Records from a collection:
□ □ □ □ □
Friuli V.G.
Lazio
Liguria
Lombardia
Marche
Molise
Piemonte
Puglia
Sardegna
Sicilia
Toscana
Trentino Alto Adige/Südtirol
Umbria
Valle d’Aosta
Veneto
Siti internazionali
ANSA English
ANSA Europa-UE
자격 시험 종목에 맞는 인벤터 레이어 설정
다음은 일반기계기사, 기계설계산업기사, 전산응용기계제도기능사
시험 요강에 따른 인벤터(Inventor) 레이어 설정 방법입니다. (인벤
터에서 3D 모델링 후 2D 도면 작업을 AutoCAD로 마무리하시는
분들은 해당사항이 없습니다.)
□ □ □ □ □
YOUR INSTRUCTIONS:
Your answer must be an exact transcription of the lines from the one containing "자격 시험 종목에 맞는 인벤터 레이어 설정" through the last line of the records above, and nothing else.

ANSWER TO THE PROBLEM:
자격 시험 종목에 맞는 인벤터 레이어 설정
다음은 일반기계기사, 기계설계산업기사, 전산응용기계제도기능사
시험 요강에 따른 인벤터(Inventor) 레이어 설정 방법입니다. (인벤
터에서 3D 모델링 후 2D 도면 작업을 AutoCAD로 마무리하시는
분들은 해당사항이 없습니다.)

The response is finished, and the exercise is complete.